Prevention and Community Health Associate Professor Carlos Rodríguez-Díaz was recently recognized for his work in leadership development at the American Public Health Association’s Annual Conference in November.

Rodríguez-Díaz received the Lyndon Haviland Public Health Mentoring Award and says that the experience is particularly meaningful because he was nominated by those whom he has mentored.

“It was overwhelming, and at the same time it was a great sense of satisfaction,” he says. “It’s the people that I’ve been working with that are recognizing my role as a mentor.”

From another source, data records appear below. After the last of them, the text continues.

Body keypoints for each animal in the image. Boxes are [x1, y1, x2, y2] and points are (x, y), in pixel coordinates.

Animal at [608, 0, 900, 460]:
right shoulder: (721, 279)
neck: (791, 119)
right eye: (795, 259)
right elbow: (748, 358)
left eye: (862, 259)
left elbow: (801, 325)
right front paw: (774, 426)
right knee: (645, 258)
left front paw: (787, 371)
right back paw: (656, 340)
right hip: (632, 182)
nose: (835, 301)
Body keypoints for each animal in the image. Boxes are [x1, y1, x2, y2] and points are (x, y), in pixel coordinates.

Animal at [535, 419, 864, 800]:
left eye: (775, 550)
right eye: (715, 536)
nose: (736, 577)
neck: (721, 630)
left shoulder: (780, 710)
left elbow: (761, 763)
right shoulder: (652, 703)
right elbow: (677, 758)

The Milken Institute School of Public Health (Milken Institute SPH) professor, who joined the school in September of this year, never set out to be a mentor. In fact, he feels kind of young to be a mentor at this point in his career. Yet, his motivation to pay it forward and foster the curiosity and professional development of the next generation of public health researchers and leaders led him to the role.

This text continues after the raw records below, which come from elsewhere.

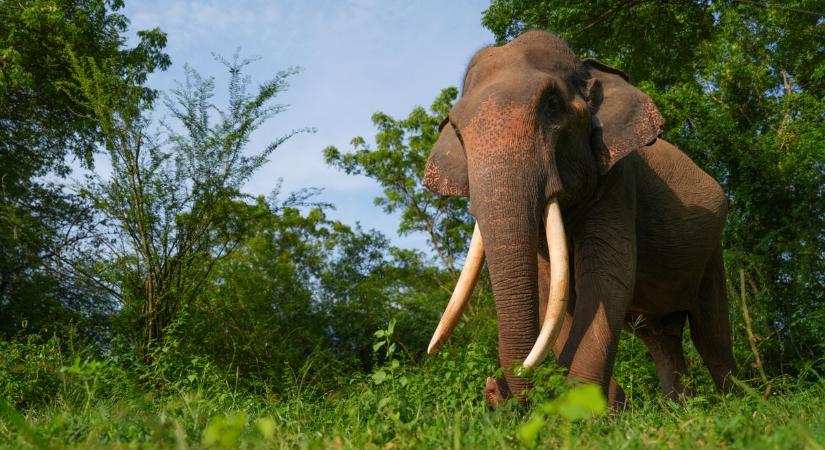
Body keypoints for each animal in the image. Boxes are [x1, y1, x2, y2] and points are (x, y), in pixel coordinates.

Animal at [424, 29, 732, 408]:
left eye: (552, 105)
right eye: (456, 130)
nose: (494, 387)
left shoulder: (617, 182)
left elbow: (605, 277)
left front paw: (584, 409)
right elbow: (550, 296)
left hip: (712, 254)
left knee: (712, 337)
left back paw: (740, 401)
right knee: (661, 337)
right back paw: (678, 408)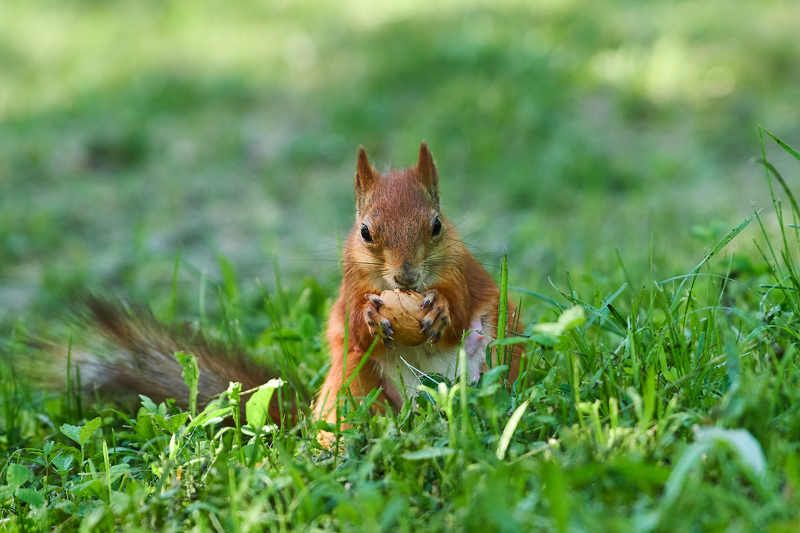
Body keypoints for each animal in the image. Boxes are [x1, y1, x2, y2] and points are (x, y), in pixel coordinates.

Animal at [63, 143, 516, 435]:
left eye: (437, 226)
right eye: (365, 232)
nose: (406, 278)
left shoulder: (461, 270)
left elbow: (460, 303)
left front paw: (440, 309)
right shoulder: (351, 283)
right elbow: (353, 320)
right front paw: (371, 316)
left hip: (502, 352)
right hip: (353, 384)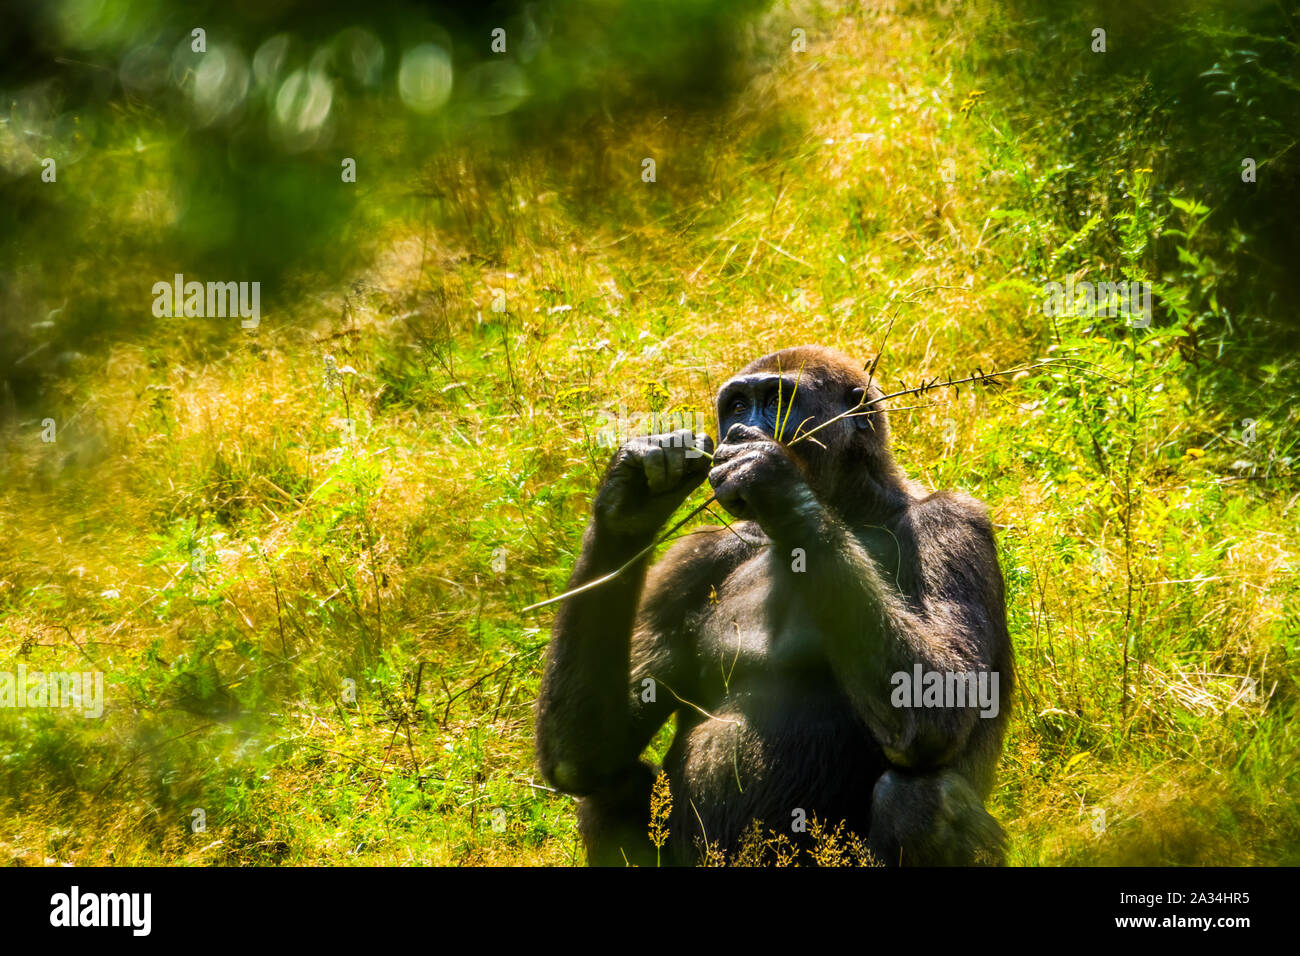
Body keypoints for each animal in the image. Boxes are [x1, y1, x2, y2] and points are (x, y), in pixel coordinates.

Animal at [533, 345, 1008, 868]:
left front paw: (772, 480)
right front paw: (629, 498)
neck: (853, 505)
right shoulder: (695, 557)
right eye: (738, 406)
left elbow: (937, 704)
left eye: (779, 400)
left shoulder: (953, 523)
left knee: (919, 797)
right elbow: (586, 756)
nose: (742, 430)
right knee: (605, 789)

Providing mentorship opportunities also helps to ensure that the public health field is representative of the diverse populations that it serves, says Rodríguez-Díaz, whose work focuses on HIV care and prevention, sexual health promotion and health equity through actions in the social determinants of health. “I think we are past due in providing structured opportunities for people with different backgrounds to excel in the work of public health, and I’m not only talking about racial, ethnic backgrounds. I’m also talking about sexual orientation, gender diversity and age. We need to demonstrate that we are what we say we are, and by allowing professionals to grow in our field, it’s a way to make that happen.”

When it comes to the mentorship experience, Rodríguez-Díaz lets his mentees take the lead, but he has two conditions before engaging in a mentor/mentee relationship: First, he wants his mentees to be better than him, and by that he wants them to excel to a point where they no longer need him as a mentor. Second, he encourages his mentees to continue paying it forward.

“I had really good mentorship experiences that invited me and inspired me to be a good mentor when I had the chance, so I try to also model the experience of mentorship so in the future, they can mentor others,” he says.

It was his own experiences with mentors that also showed Rodríguez-Díaz the importance of highlighting the unique characteristics and talents of mentees. “It was very special to me—not even knowing that I had this talent or that I was resourceful in this way, but I had a mentor who was pointing that out to me and saying, ‘Yes that’s something that you can bring to the table,’ things that I was not even considering a special talent or skill.”

Rodríguez-Díaz recently partnered with a mentee on a paper looking at the effects of Hurricane Maria on community pharmacy in Puerto Rico. The paper, titled “Community pharmacy response in the aftermath of natural disasters: Time-sensitive opportunity for research and evaluation” appears in the special issue of the Journal of Primary Care and Community Health. Similarly, he is Co-Investigator in a recently awarded grant from NIMH to his mentee, Souhail Malavé-Rivera. Together, they will be studying the health outcomes and resilience factors associated with retention in HIV care after Hurricanes Irma and Maria in Puerto Rico.,

Since coming to Milken Institute SPH this fall, Rodríguez-Díaz has already begun working with mentees on campus and says that he does not foresee a time in which he is not serving as a mentor. “Learning from my mentees and being surprised every day with brilliant ideas and passion, that keeps me going and makes me feel like I’m not working.”